South-Central Section - 59th Annual Meeting - 2025

Paper No. 4-2
Presentation Time: 1:30 PM-5:00 PM

U-PB GEOCHRONOLOGY OF THE MAGNET COVE IGNEOUS COMPLEX, AR: NEW AGE CONSTRAINTS FROM PEROVSKITE, KIMZEYITE AND SCHORLOMITE GARNET


PRYOR, Brooke1, PELL, Dalton1 and MÖLLER, Andreas2, (1)Dept. of Geology, The University of Kansas, Lawrence, KS 66045, (2)Dept. of Geology, University of Kansas, 1414 Naismith Dr., Lawrence, KS 66045

The Magnet Cove Igneous Complex (MCIC) in Central Arkansas is one of the many expressions of Cretaceous magmatism in the North American Midcontinent. It forms a concentric structure comprised of a suite of intrusive and extrusive silica-undersaturated rocks. The core of the complex contains masses of carbonatite within ijolite, surrounded by intermediate rings of trachyte and phonolite, and an outer ring of nepheline syenites. The nepheline syenites were interpreted to have been emplaced first, with the carbonatites in the center of the complex being the youngest (1). The MCIC is the host of zirconium- and titanium-rich minerals, such as perovskite, titanite, and schorlomite garnet, and is the type locality of kimzeyite garnet. This study examines the U-Pb geochronology of perovskite and kimzeyite from the Kimzey Calcite Pit, a quarry located in a central carbonatite of the MCIC. We use laser ablation inductively coupled plasma mass spectrometry (LA-ICP-MS) to refine the age of emplacement for the MCIC and examine the suitability of these Ti- and Zr-rich minerals as U-Pb reference materials. Prior U-Pb results from the MCIC indicate at least a two-phase magmatic emplacement history between ca. 102 Ma and 98 Ma (2). However, the precise age of the carbonatite and therefore a test for the outside-in emplacement hypothesis had yet to be determined.
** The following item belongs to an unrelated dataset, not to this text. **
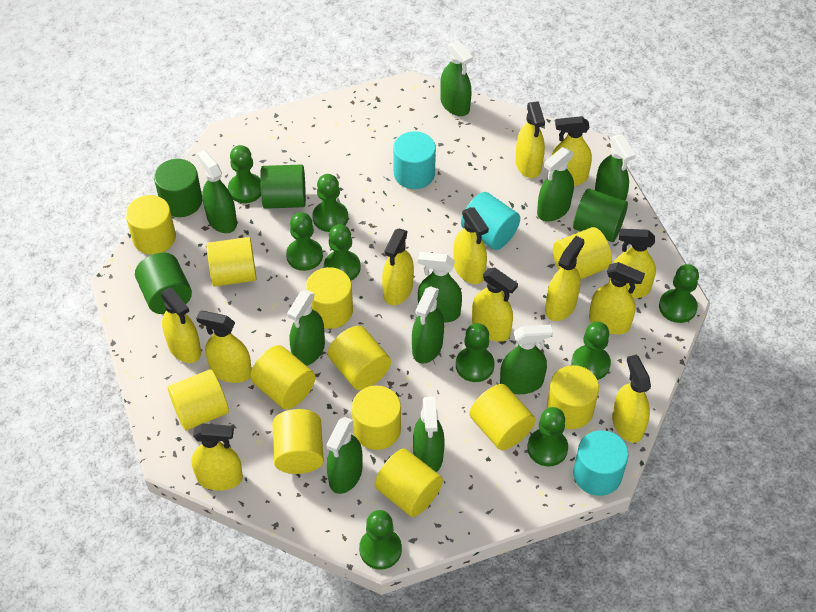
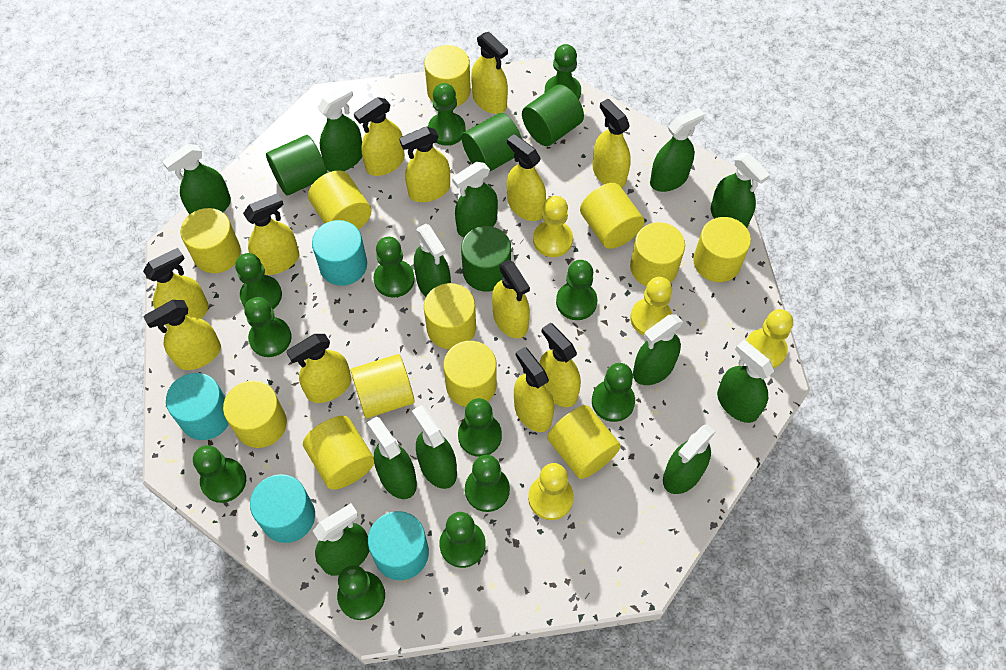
green pawn: [228,145,261,203] [286,212,323,271] [312,174,348,232] [324,224,361,281] [359,510,402,570] [456,323,495,382] [527,407,568,466] [571,322,611,380] [659,264,699,323] = 9 -> [193,445,246,503] [235,253,282,309] [244,297,292,357] [337,565,385,620] [373,237,415,297] [428,83,466,146] [439,512,486,568] [458,398,502,457] [465,455,510,512] [545,44,581,99] [556,260,598,320] [592,363,635,422] = 12
green spray bottle: [196,150,237,233] [287,290,325,366] [326,417,363,494] [412,286,444,364] [413,397,445,472] [418,252,462,323] [440,40,473,116] [500,325,553,394] [537,147,574,222] [595,135,636,201] = 10 -> [162,144,231,215] [313,503,369,576] [318,85,362,172] [367,416,417,499] [412,405,457,489] [414,224,451,297] [452,162,498,237] [633,314,683,385] [650,108,705,192] [663,425,716,494] [711,153,770,228] [717,340,774,423] = 12
turquoise cylinder: [393,131,436,189] [461,192,520,250] [573,430,629,496] = 3 -> [166,373,229,440] [250,474,315,543] [312,220,367,286] [368,511,429,580] = 4
yellow pawn: none = 0 -> [528,463,574,520] [533,196,573,257] [630,277,672,335] [746,309,793,368] = 4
The age range determined for MCIC emplacement is contemporaneous with other Si-undersaturated magmatism (e.g. Sulphur Springs, AR, 3), including lamproite and kimberlite magmatism in Kansas (e.g. 4). It is somewhat younger than the Oka carbonatite in Canada (5). The new geochronological data provide improved constraints on possible causes for this enigmatic period of magmatic activity, with edge-driven mantle convection (6) as the preferred model to explain the wide temporal and regional spread of Cretaceous, mantle-derived magmatism.

(1) Erickson, R.L., Blade, L.V., 1963. USGS Prof. Paper, 425, 95 pp.; (2) Möller, A., Pell, D., 2023. GSA Abstracts, 55, p. 394821; (3) Zartman, R.E., Howard, J.M., 1987. Geol. Soc. Am. Spec. Paper 215, p. 235-240; (4) Lupini, I. et al., 2024. International Kimberlite Conference: Extended Abstracts, v. 12; (5) Chen, W., Simonetti, A., 2014. Minerals, 4(2), p. 437-476; (6) Kjarsgaard, B.A. et al., 2017. Gcubed, 18(7), p. 2727-2747.